Stored data entries
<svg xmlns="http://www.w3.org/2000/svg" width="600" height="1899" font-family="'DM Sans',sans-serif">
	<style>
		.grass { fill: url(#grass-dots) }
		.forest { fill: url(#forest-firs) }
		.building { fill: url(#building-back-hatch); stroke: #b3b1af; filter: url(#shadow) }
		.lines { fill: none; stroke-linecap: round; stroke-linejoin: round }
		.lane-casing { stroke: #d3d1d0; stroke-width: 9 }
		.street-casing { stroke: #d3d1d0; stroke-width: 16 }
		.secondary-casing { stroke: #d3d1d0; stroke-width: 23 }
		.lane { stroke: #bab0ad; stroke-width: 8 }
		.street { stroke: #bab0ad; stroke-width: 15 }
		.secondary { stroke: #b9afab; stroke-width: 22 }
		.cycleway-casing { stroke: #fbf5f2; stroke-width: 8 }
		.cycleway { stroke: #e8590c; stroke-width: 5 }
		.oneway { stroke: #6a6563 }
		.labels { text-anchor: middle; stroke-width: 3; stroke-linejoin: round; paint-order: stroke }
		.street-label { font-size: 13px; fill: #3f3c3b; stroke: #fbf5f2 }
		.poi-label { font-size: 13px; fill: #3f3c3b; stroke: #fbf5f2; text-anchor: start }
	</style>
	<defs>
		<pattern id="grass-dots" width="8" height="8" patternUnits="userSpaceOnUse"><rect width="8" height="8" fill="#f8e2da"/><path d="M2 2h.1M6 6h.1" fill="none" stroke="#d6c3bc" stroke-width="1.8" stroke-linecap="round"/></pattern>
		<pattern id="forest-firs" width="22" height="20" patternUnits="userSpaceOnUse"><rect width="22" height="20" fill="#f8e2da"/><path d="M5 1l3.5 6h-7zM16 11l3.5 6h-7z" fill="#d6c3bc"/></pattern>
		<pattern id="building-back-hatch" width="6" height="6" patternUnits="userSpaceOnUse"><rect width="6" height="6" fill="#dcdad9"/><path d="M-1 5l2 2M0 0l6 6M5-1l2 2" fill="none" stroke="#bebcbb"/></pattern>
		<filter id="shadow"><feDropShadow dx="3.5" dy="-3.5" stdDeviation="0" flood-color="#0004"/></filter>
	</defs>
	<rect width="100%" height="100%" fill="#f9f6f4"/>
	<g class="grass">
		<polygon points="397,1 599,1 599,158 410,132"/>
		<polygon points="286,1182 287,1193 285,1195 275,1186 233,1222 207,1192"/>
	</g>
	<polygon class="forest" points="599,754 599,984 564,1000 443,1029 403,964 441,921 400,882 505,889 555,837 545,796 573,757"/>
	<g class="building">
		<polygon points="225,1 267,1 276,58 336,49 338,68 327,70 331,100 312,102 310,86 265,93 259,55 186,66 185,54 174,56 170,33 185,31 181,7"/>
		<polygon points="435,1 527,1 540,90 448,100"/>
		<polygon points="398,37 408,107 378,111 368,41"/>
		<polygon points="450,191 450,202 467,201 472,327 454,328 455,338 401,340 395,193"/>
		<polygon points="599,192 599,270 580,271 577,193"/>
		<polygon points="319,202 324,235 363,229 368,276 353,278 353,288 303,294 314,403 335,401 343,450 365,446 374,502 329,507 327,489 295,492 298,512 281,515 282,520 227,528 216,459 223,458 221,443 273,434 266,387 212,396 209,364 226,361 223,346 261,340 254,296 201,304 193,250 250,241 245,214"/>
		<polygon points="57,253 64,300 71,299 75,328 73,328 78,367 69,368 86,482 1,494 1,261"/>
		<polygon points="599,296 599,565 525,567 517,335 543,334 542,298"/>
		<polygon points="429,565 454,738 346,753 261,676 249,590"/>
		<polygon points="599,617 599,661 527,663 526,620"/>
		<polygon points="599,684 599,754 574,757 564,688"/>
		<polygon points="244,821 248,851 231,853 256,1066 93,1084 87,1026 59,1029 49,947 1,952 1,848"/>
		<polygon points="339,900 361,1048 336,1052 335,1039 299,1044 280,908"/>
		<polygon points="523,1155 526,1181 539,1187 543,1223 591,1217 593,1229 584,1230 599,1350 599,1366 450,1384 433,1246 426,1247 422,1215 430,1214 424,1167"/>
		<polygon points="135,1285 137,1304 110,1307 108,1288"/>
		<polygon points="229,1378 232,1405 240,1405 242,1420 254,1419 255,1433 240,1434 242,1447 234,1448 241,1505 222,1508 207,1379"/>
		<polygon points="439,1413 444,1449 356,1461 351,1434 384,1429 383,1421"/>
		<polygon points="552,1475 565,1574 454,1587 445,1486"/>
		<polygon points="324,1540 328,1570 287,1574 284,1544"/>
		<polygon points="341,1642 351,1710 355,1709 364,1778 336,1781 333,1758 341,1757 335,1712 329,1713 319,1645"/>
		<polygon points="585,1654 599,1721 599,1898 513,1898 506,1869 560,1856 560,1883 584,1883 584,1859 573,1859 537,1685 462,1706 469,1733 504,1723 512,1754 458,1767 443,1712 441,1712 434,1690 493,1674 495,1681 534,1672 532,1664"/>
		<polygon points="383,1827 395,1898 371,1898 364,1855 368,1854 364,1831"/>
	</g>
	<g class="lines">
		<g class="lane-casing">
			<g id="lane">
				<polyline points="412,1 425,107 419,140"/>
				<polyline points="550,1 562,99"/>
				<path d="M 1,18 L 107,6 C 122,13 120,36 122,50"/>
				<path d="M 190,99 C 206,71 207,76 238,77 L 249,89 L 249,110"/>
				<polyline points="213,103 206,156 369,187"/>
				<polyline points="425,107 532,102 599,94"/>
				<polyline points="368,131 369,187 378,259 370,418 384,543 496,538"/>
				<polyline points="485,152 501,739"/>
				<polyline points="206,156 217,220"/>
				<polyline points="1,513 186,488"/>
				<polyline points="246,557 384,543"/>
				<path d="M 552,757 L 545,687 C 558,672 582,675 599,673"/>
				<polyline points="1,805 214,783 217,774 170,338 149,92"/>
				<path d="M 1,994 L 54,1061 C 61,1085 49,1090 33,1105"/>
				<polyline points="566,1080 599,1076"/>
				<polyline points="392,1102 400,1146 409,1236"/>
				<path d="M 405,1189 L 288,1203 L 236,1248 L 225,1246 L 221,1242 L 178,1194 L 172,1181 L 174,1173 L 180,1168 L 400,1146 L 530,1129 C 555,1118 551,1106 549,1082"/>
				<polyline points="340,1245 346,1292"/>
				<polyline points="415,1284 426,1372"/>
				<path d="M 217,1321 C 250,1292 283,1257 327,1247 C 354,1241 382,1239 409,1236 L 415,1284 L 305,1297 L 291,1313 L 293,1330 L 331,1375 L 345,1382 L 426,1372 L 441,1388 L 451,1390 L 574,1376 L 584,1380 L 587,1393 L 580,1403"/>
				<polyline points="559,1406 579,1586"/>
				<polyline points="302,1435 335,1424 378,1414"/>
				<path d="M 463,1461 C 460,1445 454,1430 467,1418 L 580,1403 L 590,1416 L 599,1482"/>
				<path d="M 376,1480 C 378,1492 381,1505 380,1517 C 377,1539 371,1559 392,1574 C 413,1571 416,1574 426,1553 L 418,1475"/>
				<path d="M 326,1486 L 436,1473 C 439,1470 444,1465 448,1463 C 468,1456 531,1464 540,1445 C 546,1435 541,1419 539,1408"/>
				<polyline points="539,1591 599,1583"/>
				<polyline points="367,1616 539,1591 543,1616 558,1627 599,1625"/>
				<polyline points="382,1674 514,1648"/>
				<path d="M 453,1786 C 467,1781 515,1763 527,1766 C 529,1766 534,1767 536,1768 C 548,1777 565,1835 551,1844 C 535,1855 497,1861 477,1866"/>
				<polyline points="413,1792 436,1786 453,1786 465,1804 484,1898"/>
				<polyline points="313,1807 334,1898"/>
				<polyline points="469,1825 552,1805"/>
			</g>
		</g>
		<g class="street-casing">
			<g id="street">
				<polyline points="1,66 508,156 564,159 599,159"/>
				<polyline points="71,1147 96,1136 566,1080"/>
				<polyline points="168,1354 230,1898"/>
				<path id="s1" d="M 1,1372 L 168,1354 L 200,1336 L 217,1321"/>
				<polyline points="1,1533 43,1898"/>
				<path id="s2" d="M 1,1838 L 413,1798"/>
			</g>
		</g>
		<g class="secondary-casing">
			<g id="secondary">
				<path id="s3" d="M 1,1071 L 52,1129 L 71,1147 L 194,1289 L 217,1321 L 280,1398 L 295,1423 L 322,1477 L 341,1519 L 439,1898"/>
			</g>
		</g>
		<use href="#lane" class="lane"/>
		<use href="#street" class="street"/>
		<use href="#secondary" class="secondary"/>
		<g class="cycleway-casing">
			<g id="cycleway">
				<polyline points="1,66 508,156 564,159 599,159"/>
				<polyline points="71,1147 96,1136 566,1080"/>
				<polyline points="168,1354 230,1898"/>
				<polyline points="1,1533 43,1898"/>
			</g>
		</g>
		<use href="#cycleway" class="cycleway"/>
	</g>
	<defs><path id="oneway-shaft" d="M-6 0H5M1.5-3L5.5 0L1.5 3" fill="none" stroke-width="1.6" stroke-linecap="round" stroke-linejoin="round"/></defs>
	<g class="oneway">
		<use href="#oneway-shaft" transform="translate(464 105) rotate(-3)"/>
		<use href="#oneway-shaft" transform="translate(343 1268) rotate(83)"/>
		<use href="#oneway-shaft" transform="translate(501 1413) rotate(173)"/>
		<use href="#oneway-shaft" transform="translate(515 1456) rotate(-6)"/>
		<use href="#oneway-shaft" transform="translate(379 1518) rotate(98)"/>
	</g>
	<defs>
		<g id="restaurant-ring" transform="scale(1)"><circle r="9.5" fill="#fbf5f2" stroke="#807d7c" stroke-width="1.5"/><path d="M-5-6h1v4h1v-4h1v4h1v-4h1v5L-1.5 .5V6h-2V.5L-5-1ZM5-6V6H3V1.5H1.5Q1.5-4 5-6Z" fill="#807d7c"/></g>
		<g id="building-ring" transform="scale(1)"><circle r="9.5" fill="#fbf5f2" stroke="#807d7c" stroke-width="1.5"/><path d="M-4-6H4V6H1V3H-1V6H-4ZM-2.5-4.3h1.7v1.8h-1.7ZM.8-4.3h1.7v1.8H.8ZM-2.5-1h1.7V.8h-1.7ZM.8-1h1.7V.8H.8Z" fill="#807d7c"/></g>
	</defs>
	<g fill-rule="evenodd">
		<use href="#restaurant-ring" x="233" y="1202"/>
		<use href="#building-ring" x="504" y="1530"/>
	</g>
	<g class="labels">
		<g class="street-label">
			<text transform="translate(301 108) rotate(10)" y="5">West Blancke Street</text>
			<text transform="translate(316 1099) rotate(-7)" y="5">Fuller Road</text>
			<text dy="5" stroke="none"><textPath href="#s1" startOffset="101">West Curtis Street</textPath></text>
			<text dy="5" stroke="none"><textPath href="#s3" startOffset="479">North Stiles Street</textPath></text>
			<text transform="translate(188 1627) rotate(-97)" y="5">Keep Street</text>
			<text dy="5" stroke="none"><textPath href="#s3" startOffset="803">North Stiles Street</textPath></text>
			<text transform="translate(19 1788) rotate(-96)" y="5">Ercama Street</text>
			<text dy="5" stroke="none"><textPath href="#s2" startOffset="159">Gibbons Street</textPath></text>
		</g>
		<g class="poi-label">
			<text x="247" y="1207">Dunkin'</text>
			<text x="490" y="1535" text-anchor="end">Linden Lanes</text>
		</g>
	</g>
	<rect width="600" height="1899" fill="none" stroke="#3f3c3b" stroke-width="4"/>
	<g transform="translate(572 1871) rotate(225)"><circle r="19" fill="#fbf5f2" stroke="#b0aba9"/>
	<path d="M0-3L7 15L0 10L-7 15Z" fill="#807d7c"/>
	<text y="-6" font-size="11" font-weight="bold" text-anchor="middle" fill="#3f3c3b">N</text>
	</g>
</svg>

## To do
Going through the data above, return each line with the word "lines".

## Expected output
		.lines { fill: none; stroke-linecap: round; stroke-linejoin: round }
	<g class="lines">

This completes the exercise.